System will bring together stakeholders like manufacturers, distributors, state-run agencies to ensure quality

Seeking to revamp India’s drug regulatory system, the government is working on a unified digital portal that will bring together all stakeholders: regulators, manufacturers, distributors, state-run departments, and procurement agencies.

“This will integrate the existing IT (information technology) portal of the Central Drugs Standard Control Organisation (CDSCO)—the Sugam portal—all Central Drug Laboratories, state drug controllers, manufacturers etc,” said an official source.

“This platform will be a single window and single source of truth accessible to all the stakeholders,” said the source.

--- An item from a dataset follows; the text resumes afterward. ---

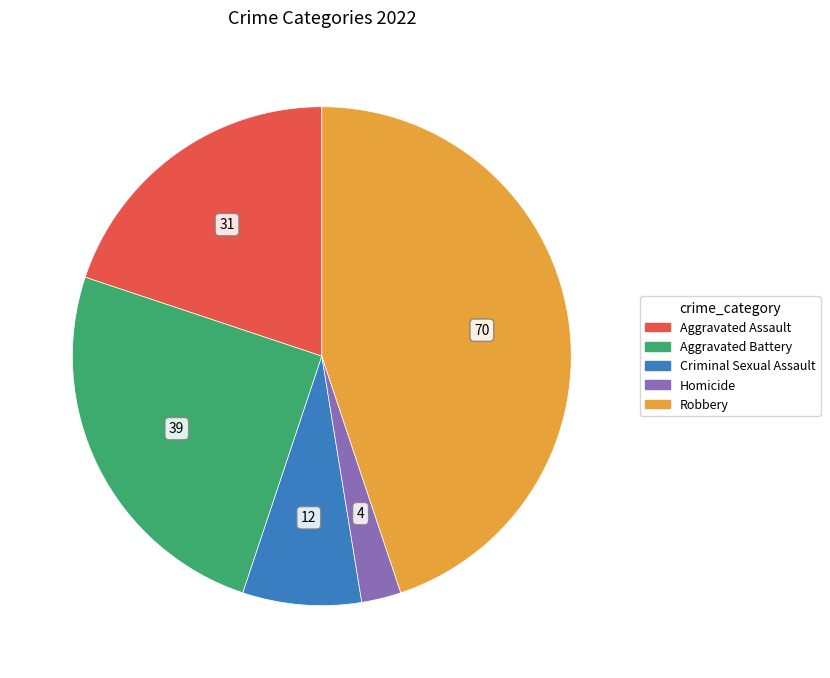

True or false: Aggravated Battery accounts for 30% of the total.

False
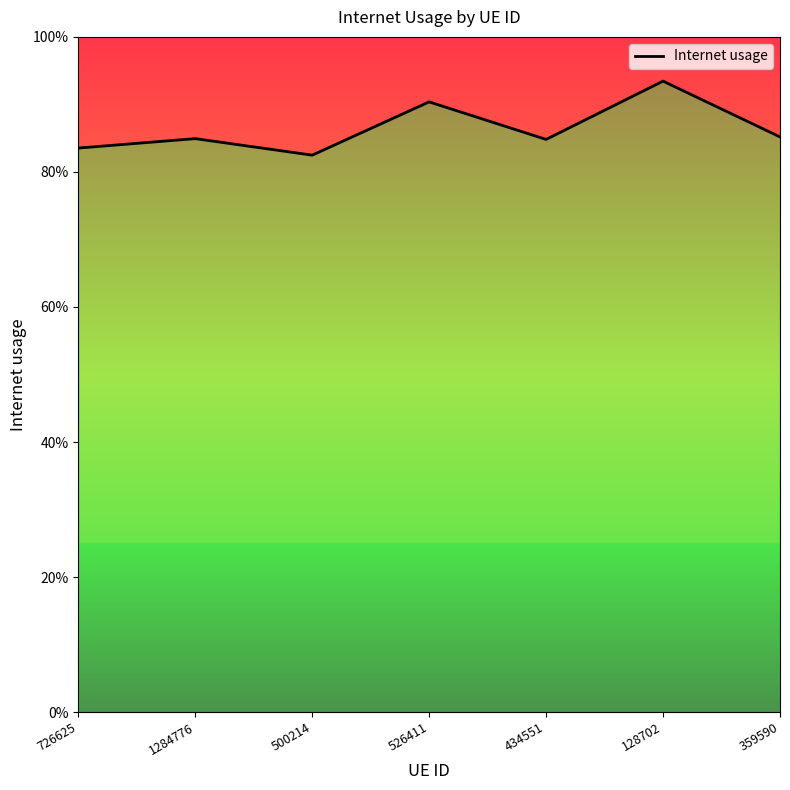

Which category has the highest value across all series?

128702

After controversies about India-made medicines exported to Gambia and Uzbekistan, the government has been considering how to guarantee the country’s drug manufacturing and quality control mechanisms.

A two-day ‘Chintan Shivir’ (brainstorming conclave) late February in Hyderabad discussed problems that drug regulators and stakeholders face. “India follows a system where both Central and the state Governments have important roles to play in issuing manufacturing licenses and regulating the drugs sector. The Chintan Shivir recognised the need for a common set of standards and regulations accepted by both central and state authorities,” the official said, adding that steps are being taken to harmonise regulatory requirements, processes, and databases in states to ensure consistency in evaluating approving drugs.

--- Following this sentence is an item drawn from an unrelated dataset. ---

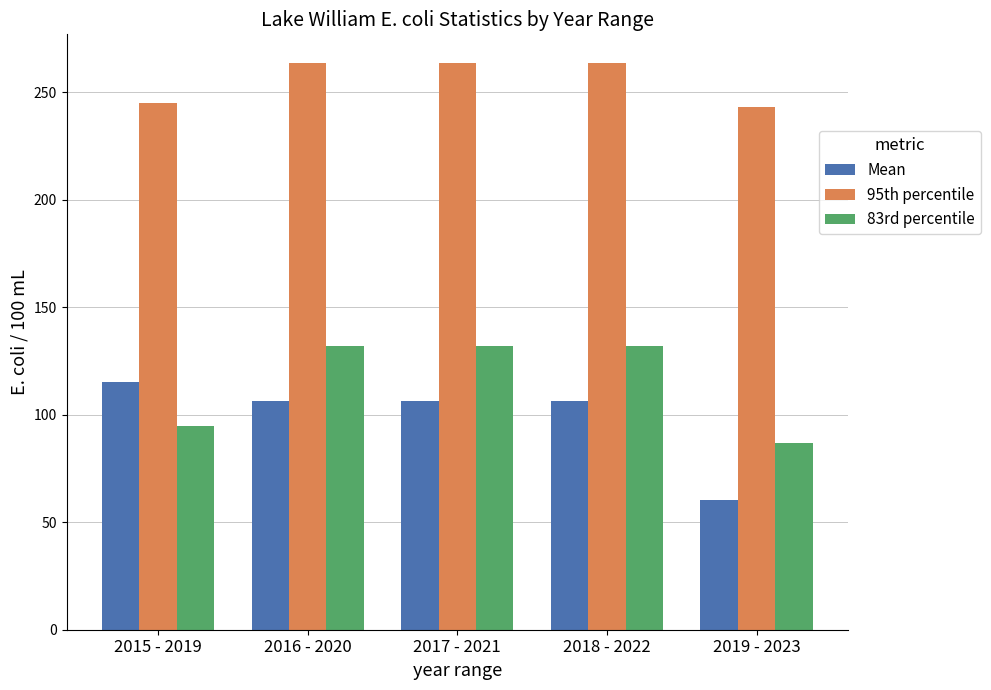

Which series has the widest spread of values?

Mean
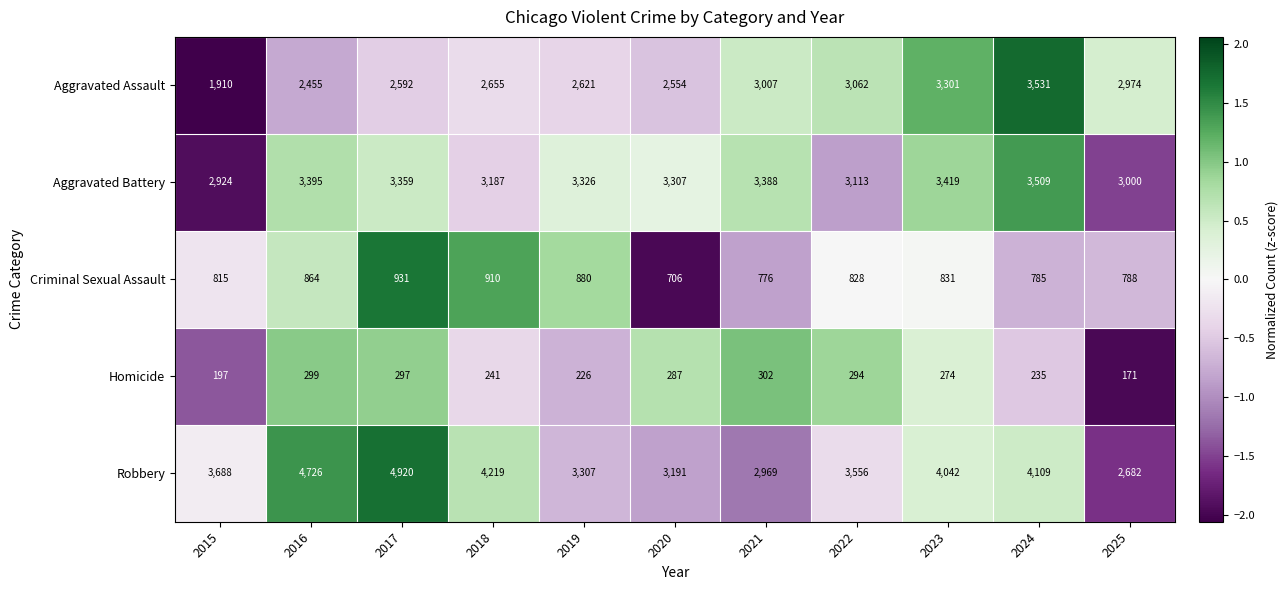

Which category has the lowest value across all series?

2025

“This requires significant collaboration from all stakeholders involved,” said the official.

State health secretaries, drug controllers and Central Licensing authorities, drug testing laboratories, industry associations attended the Chintan Shivir and their recommendations is being compiled. A committee has been set up under the pharmaceuticals department secretary to present a road map within the next few weeks.

Government sources said the committee included the Drugs Controller General of India, joint secretary (drugs) of the Union health ministry, and nodal officers from states.

The CDSCO has a dossier approach for each drug it approves. However, when a drug becomes older by more than four years or so, then any manufacturer can seek a license to make it from the state regulator. In this case, the dossier approach is not followed.

Industry experts have said India’s fragmented regulatory system is a challenge for procurers and quality assurance. “The manufacturers change the source of the active pharmaceutical ingredients (APIs) or even excipients, and these key changes are not necessarily reported to the state regulator,” said an industry insider.